In the AI box scenario, we’re the three-year-olds. We don’t have any way of knowing whether a deception that would fool the likes of us would fool somebody way smarter.
A three-year-old that designed the universe I live in in such a way that it stays hidden as well as possible? I have absolutely no idea. I would probably hope for it to get bored and tell me.
We do have at least some clues:
We know the mathematics of how optimal belief updating works.
We have some rough estimates of the complexity of the theory the AI must figure out.
We have some rough estimates of the amount of information we have given the AI.
I know there is such a thing as underestimating AI, but I think you are severely overestimating it.

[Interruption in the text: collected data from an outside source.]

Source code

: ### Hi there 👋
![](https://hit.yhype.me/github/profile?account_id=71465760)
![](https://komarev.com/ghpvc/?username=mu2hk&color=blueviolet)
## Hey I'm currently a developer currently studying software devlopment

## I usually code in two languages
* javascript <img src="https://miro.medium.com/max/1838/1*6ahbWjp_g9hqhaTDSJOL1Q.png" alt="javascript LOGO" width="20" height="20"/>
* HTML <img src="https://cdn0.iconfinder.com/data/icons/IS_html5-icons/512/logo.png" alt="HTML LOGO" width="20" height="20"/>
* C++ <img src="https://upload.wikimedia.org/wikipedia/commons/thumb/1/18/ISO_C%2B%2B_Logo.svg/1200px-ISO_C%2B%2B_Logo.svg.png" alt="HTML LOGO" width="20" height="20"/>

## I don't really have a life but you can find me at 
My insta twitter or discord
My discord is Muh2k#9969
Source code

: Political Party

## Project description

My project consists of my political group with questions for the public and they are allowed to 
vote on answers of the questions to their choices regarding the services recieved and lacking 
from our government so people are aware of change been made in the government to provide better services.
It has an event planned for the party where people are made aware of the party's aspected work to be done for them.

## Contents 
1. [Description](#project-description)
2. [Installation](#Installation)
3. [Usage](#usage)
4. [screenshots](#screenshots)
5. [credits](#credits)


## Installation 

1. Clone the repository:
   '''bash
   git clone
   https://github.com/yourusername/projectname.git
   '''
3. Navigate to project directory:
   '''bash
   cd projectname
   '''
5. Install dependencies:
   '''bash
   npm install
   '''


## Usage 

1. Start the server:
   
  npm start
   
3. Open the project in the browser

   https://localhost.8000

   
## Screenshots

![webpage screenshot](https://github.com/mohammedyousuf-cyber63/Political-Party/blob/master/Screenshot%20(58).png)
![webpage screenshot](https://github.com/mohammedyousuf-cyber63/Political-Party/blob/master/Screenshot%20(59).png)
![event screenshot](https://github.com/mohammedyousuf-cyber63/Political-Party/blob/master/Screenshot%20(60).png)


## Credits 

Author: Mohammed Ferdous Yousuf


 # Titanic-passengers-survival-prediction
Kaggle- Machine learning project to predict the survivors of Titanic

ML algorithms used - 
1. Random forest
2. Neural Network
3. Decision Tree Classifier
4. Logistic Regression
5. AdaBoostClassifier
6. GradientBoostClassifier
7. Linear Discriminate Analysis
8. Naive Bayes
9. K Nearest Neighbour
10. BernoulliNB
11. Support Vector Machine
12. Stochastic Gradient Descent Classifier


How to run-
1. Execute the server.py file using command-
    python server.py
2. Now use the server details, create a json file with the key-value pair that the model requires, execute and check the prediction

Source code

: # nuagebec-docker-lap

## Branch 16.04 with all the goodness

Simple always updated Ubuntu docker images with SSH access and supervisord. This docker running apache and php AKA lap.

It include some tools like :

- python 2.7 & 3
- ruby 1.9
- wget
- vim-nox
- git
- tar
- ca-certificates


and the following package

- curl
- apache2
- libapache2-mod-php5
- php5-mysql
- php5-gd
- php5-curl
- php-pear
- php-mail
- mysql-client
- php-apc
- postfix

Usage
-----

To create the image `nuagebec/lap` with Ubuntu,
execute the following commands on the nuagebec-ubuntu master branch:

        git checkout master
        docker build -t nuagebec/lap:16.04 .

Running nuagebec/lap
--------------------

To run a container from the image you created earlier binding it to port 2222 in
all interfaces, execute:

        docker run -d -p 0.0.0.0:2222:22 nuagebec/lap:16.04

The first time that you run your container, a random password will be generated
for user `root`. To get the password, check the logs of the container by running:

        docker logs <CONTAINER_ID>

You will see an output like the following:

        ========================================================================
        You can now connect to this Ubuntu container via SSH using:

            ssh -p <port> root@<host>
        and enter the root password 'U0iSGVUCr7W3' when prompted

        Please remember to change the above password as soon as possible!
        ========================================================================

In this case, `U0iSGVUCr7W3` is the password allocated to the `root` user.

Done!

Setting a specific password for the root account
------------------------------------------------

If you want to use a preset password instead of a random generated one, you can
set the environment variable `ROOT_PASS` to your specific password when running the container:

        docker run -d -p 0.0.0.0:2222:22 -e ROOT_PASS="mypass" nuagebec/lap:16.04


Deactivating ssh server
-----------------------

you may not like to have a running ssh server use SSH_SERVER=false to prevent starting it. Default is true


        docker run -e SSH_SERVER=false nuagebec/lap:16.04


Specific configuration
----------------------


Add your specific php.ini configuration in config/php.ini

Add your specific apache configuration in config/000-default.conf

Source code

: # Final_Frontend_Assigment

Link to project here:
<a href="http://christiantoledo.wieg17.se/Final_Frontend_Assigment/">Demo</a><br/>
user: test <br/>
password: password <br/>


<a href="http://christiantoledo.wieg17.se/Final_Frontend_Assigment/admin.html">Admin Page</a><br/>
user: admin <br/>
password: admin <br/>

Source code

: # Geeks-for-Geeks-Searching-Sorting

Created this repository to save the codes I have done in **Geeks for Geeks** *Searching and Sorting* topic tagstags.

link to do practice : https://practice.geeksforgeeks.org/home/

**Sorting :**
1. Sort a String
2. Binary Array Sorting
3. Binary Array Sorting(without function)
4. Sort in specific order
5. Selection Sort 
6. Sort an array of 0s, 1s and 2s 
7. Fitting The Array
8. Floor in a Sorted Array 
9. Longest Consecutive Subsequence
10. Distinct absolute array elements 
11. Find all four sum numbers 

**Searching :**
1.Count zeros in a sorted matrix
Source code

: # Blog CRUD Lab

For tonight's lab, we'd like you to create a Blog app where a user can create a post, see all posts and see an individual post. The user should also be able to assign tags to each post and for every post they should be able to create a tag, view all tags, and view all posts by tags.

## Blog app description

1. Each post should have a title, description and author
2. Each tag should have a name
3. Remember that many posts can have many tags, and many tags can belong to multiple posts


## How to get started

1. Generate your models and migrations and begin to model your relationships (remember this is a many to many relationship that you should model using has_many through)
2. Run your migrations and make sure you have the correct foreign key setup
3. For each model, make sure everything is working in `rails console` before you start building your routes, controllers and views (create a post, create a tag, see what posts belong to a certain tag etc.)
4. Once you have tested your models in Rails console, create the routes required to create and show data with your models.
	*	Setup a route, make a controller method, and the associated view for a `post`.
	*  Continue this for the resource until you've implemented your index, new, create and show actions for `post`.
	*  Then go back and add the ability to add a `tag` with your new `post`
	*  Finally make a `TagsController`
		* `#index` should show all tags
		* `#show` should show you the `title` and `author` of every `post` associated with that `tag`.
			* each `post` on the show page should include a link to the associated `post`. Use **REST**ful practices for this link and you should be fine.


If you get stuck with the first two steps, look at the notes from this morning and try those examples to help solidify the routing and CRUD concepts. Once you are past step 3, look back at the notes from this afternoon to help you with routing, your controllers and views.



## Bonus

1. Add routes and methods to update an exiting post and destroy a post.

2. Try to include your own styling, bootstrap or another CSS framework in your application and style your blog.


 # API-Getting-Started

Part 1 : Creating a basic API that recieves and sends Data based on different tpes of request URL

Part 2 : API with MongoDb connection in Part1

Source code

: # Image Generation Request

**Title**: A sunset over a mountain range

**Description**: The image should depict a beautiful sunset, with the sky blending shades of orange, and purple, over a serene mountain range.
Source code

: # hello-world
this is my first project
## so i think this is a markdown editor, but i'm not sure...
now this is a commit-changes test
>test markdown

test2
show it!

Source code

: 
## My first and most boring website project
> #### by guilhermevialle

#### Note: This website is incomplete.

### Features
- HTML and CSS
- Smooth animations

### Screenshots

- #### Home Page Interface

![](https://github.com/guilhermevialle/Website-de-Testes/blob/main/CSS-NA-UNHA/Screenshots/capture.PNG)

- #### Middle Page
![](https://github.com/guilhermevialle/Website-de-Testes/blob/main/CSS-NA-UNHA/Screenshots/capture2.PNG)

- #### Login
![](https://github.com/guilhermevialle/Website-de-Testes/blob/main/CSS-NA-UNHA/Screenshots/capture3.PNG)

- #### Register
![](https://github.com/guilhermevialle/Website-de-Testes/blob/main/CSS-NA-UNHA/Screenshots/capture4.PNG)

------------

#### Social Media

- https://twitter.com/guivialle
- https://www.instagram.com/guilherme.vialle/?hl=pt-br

If I remember right, this has already been considered and the argument against it is that any AI powerful enough to be interesting will also have a chance to correctly guess that it’s in a box, for more or less the same reason that you or I can come up with the Simulation Hypothesis.
[Edit: take that with salt; I read the discussions about it after the fact and I may be misremembering.]
Well, yes, it will probably come up with the hypothesis, but it has no evidence for it and even if it had, it does not have enough information about how we work to be able to manipulate us.
Well, actually, I think it could. Given that we want the AI to function as a problem solver for the real world, it would necessarily have to learn about aspects of the real world, including human behavior, in order to create solutions that account for everything the real world has that might throw off the accuracy of a lesser model.
A comment above had an interesting idea of putting it in Conway’s game of life. A simple universe that gives absolutely no information about what the real world is like. Even knowing it’s in a box, the AI has absolutely no information to go on to escape.
What use is such an AI? You can’t even use the behavior of its utility function to predict a real-world agent because it would have such a different ontology. Not to mention the fact that GoL boards of the complexity needed for anything interesting would be massively intractable.
I would have assumed that we would let it learn about the real world, but I guess it’s correct that if enough information about the real world is hardcoded, my idea wouldn’t work.
… which means my idea is an argument for minimizing how much is hardcoded into the AI, assuming the rest of the idea works.
Hardcoding has nothing to do with it.
That Alien Message
Once the AI learns (or develops) the idea of games, it will surely consider the possibility that it is in one. Game over.
It will consider the possibility, but how will it find any evidence? As long as you keep the game lawful and simple, there would be no way to tell the difference between being in a game and being in reality.